AIM OF THE TASK
Continue the passage about Hughes's night school advertisement in the New-York Journal, picking up right after its last sentence.

What was advertised in a colonial American newspaper 250 years ago this week?

“Hughes’s Night School, Commences on the 14th Instant.”
In early September 1767, Hughes turned to the New-York Journal to advertise the opening of his night school in the middle of the month. His entire notice consisted of only eight words: “Hughes’s Night School, Commences on the 14th Instant.” Given the brevity of this advertisement, especially in comparison to those placed by other schoolmasters throughout the colonies, Hughes must have assumed that the general public was already aware of all the important details, everything from the curriculum to the hours of instruction to the location.
What Hughes’s advertisement lacked in relaying information it made up for in experimenting with layout designed to attract the attention of potential students. John Holt, the printer of the New-York Journal, and the compositor had developed a fairly standard visual appearance for advertisements inserted in that newspaper. They used a single font size for news items and most of the text included in advertisements, but headlines for advertisements (most often an advertiser’s name) appeared in a significantly larger font, regardless of the length of the advertisement. The first line of the body of the advertisement often featured a font only slightly larger than that used for the remainder. Advertisements by Philip Livingston and Peter Remsen that appeared in the same column as Hughes’s advertisement fit the general pattern when it came to the graphic design of paid notices in the New-York Journal.

GIVEN DATA
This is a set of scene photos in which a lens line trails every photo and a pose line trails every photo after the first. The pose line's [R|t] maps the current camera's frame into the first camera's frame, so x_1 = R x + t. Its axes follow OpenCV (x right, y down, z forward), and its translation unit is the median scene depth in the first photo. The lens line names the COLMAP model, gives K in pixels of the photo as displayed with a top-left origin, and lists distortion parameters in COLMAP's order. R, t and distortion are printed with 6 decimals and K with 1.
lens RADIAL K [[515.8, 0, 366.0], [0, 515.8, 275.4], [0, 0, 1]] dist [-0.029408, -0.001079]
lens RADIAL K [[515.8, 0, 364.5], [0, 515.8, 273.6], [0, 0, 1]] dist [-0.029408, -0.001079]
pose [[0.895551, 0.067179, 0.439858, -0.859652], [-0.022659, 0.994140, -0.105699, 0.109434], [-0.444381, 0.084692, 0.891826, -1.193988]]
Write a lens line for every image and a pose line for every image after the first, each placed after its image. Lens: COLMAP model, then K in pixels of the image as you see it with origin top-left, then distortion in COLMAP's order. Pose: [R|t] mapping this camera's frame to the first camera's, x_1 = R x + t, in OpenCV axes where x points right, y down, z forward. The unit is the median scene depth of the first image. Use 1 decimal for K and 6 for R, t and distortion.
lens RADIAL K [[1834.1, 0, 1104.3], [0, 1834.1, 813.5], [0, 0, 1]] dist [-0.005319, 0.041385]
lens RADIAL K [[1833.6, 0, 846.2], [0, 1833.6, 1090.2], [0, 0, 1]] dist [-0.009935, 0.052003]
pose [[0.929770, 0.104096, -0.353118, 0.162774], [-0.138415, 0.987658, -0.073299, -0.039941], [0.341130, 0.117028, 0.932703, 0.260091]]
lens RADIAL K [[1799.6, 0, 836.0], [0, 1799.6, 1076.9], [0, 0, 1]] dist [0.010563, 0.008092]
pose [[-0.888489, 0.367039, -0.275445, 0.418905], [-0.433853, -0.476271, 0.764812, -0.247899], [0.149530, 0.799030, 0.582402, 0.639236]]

OUTPUT
Every word and every line of Hughes’s advertisement appeared in larger font sizes. The size of “Commences on the 14th instant,” the smallest in this advertisement, paralleled that of headlines in other advertisements throughout the standard issue and the supplement. The size of “Night School” rivaled the size of the newspaper’s title in the masthead. The size of the schoolmaster’s name far exceeded anything else printed in the issue or the supplement. Hughes’s message to potential students was short and straightforward, but the visual aspects had been designed to distinguish it from everything else on the page.
Newspapers published in colonial America’s largest cities in the 1760s often had a surplus of advertising, so much that they often had to print supplements to accommodate all of them. Space was limited, causing printers and compositors to standardize some of the visual aspects, including limiting the size of most text in advertisements. On occasion, however, they experimented with other formats that would have had a much different effect on readers accustomed to a particular style. Hughes’s relatively short advertisement for his “Night School” certainly stood out on the page.